- Provided data:
+-------+
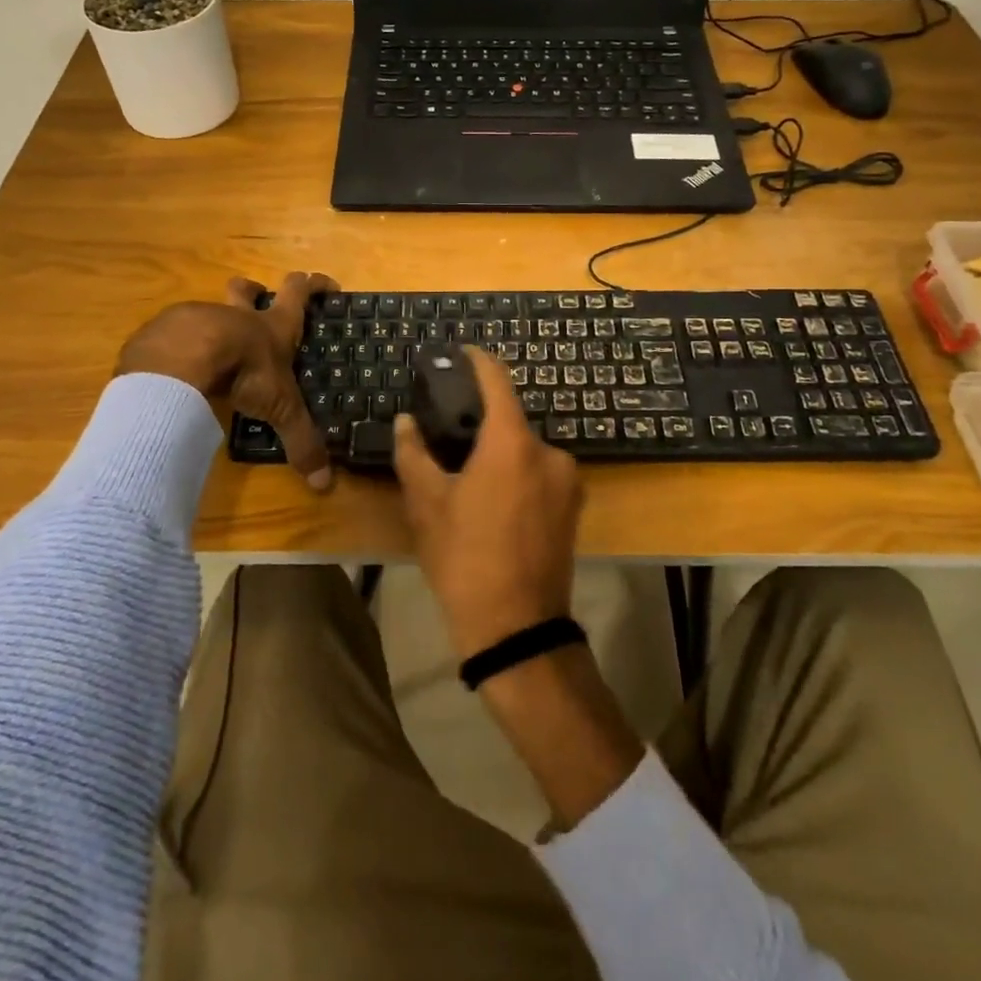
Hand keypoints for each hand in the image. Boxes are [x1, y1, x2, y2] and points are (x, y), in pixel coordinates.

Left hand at [115, 271, 336, 490]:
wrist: (182, 360)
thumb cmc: (244, 372)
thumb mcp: (280, 408)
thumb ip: (301, 442)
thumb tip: (324, 484)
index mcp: (272, 327)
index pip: (299, 293)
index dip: (314, 285)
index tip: (325, 284)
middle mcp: (237, 316)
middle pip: (246, 289)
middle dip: (254, 290)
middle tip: (258, 300)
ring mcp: (198, 318)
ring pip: (210, 310)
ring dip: (215, 321)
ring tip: (212, 349)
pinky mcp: (164, 330)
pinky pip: (175, 333)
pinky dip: (180, 346)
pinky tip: (176, 368)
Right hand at [392, 347, 581, 657]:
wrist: (516, 628)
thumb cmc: (465, 558)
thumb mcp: (427, 504)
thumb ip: (414, 454)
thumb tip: (406, 421)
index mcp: (513, 443)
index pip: (497, 381)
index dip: (478, 361)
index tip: (462, 352)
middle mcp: (550, 452)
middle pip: (511, 420)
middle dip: (482, 422)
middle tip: (449, 432)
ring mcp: (568, 482)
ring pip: (525, 451)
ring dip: (500, 453)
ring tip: (467, 474)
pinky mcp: (574, 507)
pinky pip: (540, 474)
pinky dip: (518, 475)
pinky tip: (494, 501)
+-------+
- Assignment:
For this exercise, transcribe the data above line by line, exactly, with pictures omitted.

- Your response:
Hand keypoints for each hand in the image. Boxes are [x1, y1, x2, y2] and points are (x, y), in pixel coordinates.

Left hand at [115, 271, 336, 490]:
wrist: (182, 360)
thumb cmc: (244, 372)
thumb mcp: (280, 408)
thumb ip: (301, 442)
thumb tip: (324, 484)
index mcp: (272, 327)
index pip: (299, 293)
index dip: (314, 285)
index tip: (325, 284)
middle mcp: (237, 316)
middle pip: (246, 289)
middle dip: (254, 290)
middle tip: (258, 300)
ring mcp: (198, 318)
ring pip: (210, 310)
ring dip: (215, 321)
ring tip: (212, 349)
pinky mcp: (164, 330)
pinky pip: (175, 333)
pinky dip: (180, 346)
pinky tip: (176, 368)
Right hand at [392, 347, 581, 657]:
wrist: (516, 628)
thumb cmc: (465, 558)
thumb mcp: (427, 504)
thumb ip: (414, 454)
thumb tip: (406, 421)
index mcp: (513, 443)
index pip: (497, 381)
index dip: (478, 361)
index tip: (462, 352)
middle mcp: (550, 452)
middle pip: (511, 420)
middle dip: (482, 422)
middle tip: (449, 432)
ring mcp: (568, 482)
ring pip: (525, 451)
ring dip: (500, 453)
ring tip: (467, 474)
pinky mcp: (574, 507)
pinky pip: (540, 474)
pinky dip: (518, 475)
pinky tip: (494, 501)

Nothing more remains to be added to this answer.